Task data.
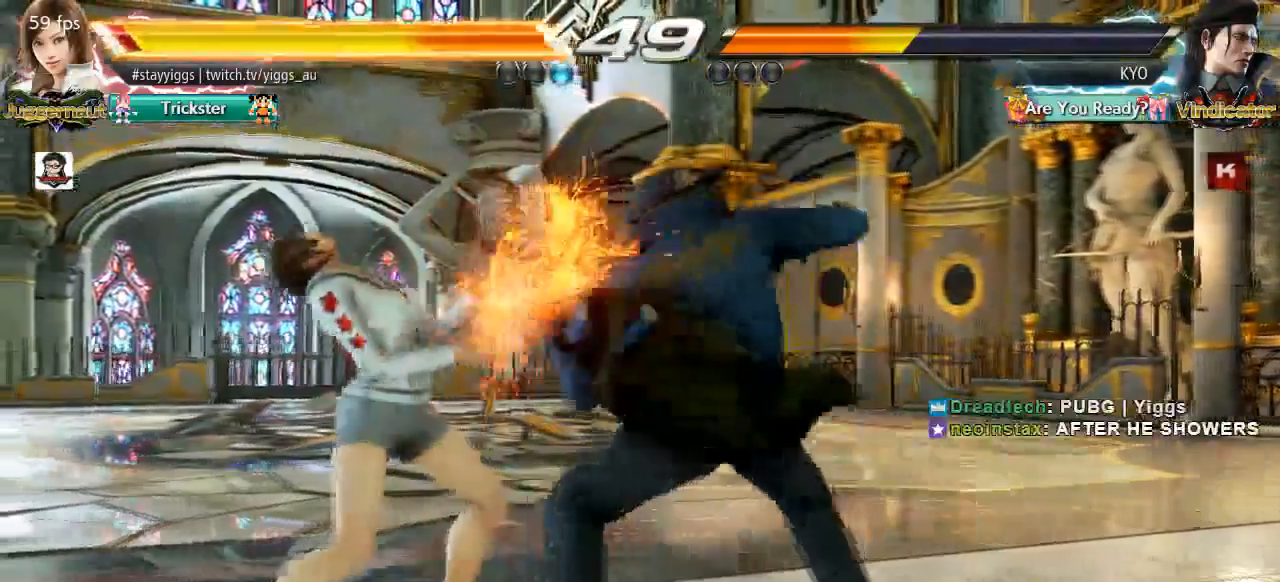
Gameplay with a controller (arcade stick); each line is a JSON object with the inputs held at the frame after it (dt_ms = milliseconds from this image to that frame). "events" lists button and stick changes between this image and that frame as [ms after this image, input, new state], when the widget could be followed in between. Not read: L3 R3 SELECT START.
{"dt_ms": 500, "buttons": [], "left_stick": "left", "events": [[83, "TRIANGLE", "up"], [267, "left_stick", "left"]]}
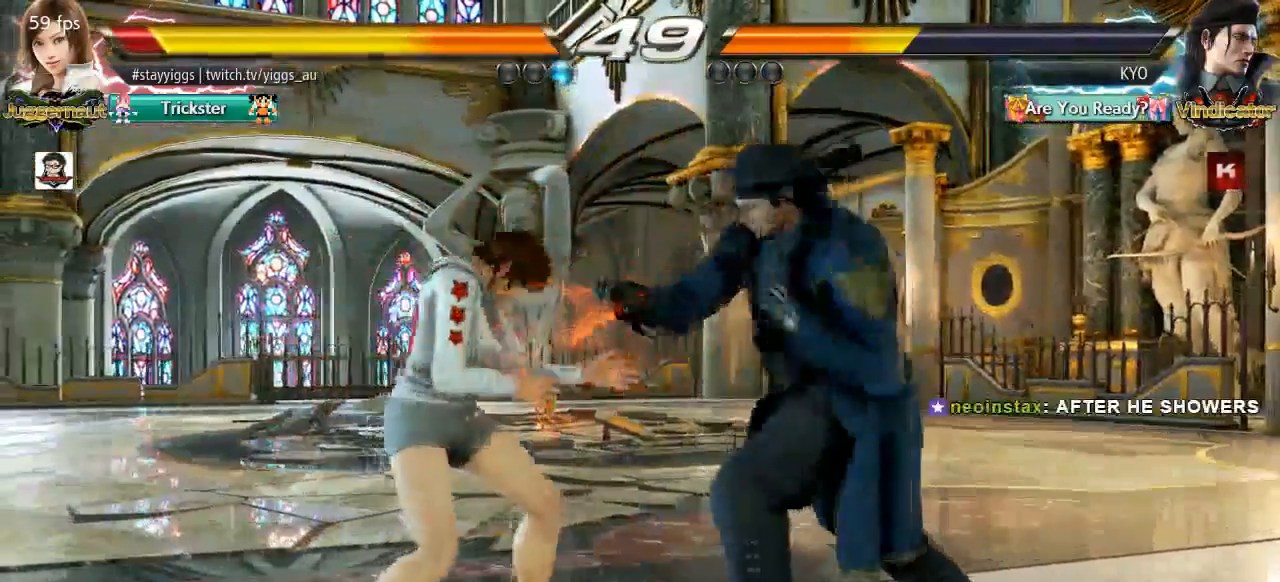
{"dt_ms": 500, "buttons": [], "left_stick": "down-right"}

---

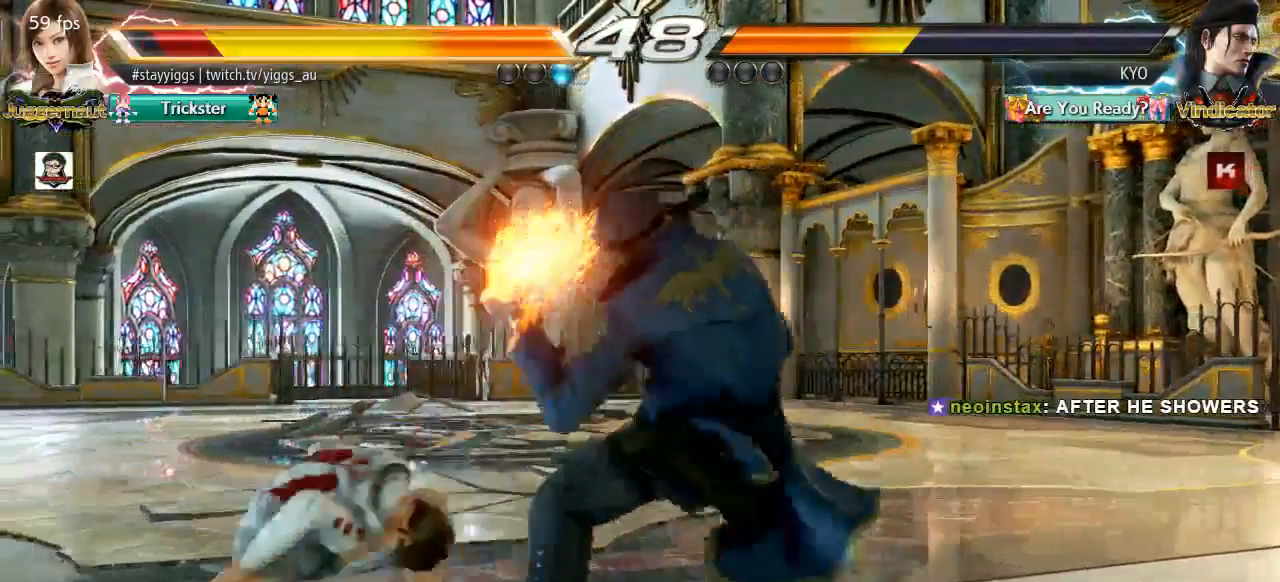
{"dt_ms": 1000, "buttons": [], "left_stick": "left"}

--

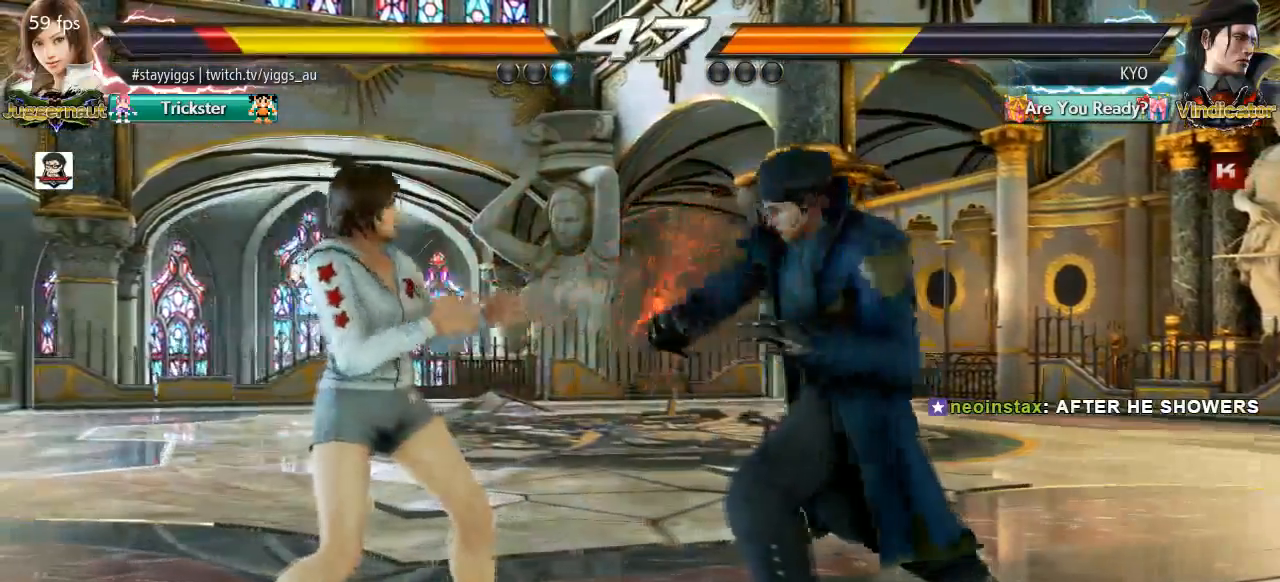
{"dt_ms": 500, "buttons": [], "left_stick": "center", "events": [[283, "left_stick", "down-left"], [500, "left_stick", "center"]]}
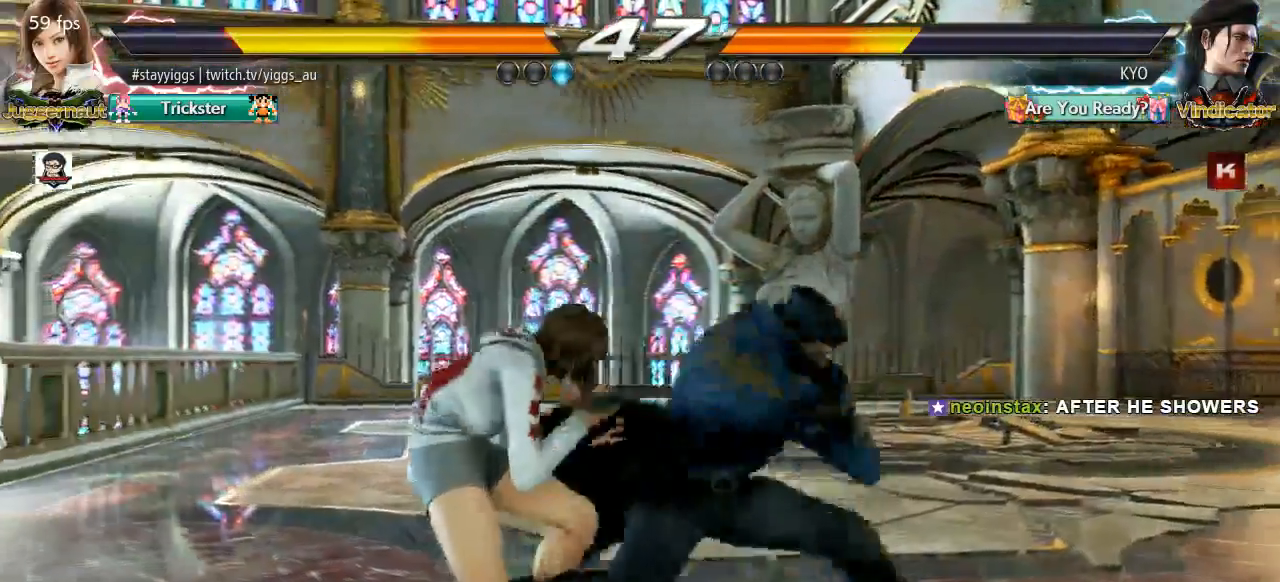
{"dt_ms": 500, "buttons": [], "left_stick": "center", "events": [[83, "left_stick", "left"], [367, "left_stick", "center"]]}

Try it. Look through the material above for the string "down" and copy each line that has it.

Solved problem.
{"dt_ms": 500, "buttons": [], "left_stick": "down-right"}
{"dt_ms": 500, "buttons": [], "left_stick": "center", "events": [[283, "left_stick", "down-left"], [500, "left_stick", "center"]]}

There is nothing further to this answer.